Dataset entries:

┄┄┄┄┄┄┄┄┄┄┄┄┄┄┄┄┄┄┄┄

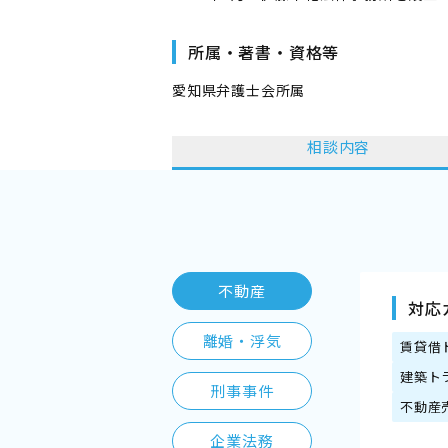
所属・著書・資格等
愛知県弁護士会所属
相談内容
不動産
対応
離婚・浮気
賃貸借
建築ト
刑事事件
不動産
企業法務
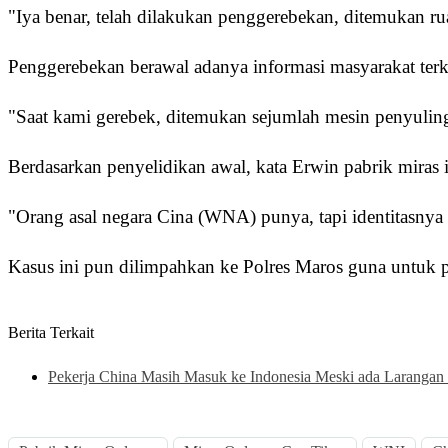
"Iya benar, telah dilakukan penggerebekan, ditemukan r
Penggerebekan berawal adanya informasi masyarakat terk
"Saat kami gerebek, ditemukan sejumlah mesin penyuling
Berdasarkan penyelidikan awal, kata Erwin pabrik miras i
"Orang asal negara Cina (WNA) punya, tapi identitasnya 
Kasus ini pun dilimpahkan ke Polres Maros guna untuk pe
Berita Terkait
Pekerja China Masih Masuk ke Indonesia Meski ada Larangan 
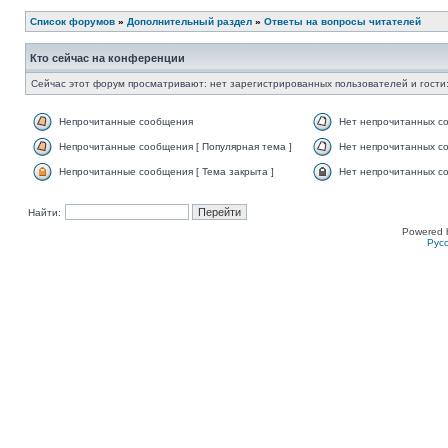
Список форумов
»
Дополнительный раздел
»
Ответы на вопросы читателей
Кто сейчас на конференции
Сейчас этот форум просматривают: нет зарегистрированных пользователей и гости:
Непрочитанные сообщения
Нет непрочитанных с
Непрочитанные сообщения [ Популярная тема ]
Нет непрочитанных со
Непрочитанные сообщения [ Тема закрыта ]
Нет непрочитанных со
Найти:
Powered 
Рус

┄┄┄┄┄┄┄┄┄┄┄┄┄┄┄┄┄┄┄┄

◆ Your assignment:
Convert all the lines above into a Markdown table with the columns Row and Line, numbering each row and skipping blank lines. Leave the pictures out.

◆ Result below:
| Row | Line |
|---|---|
| 1 | 所属・著書・資格等 |
| 2 | 愛知県弁護士会所属 |
| 3 | 相談内容 |
| 4 | 不動産 |
| 5 | 対応 |
| 6 | 離婚・浮気 |
| 7 | 賃貸借 |
| 8 | 建築ト |
| 9 | 刑事事件 |
| 10 | 不動産 |
| 11 | 企業法務 |
| 12 | "Iya benar, telah dilakukan penggerebekan, ditemukan r |
| 13 | Penggerebekan berawal adanya informasi masyarakat terk |
| 14 | "Saat kami gerebek, ditemukan sejumlah mesin penyuling |
| 15 | Berdasarkan penyelidikan awal, kata Erwin pabrik miras i |
| 16 | "Orang asal negara Cina (WNA) punya, tapi identitasnya  |
| 17 | Kasus ini pun dilimpahkan ke Polres Maros guna untuk pe |
| 18 | Berita Terkait |
| 19 | Pekerja China Masih Masuk ke Indonesia Meski ada Larangan  |
| 20 | Список форумов |
| 21 | » |
| 22 | Дополнительный раздел |
| 23 | » |
| 24 | Ответы на вопросы читателей |
| 25 | Кто сейчас на конференции |
| 26 | Сейчас этот форум просматривают: нет зарегистрированных пользователей и гости: |
| 27 | Непрочитанные сообщения |
| 28 | Нет непрочитанных с |
| 29 | Непрочитанные сообщения [ Популярная тема ] |
| 30 | Нет непрочитанных со |
| 31 | Непрочитанные сообщения [ Тема закрыта ] |
| 32 | Нет непрочитанных со |
| 33 | Найти: |
| 34 | Powered  |
| 35 | Рус |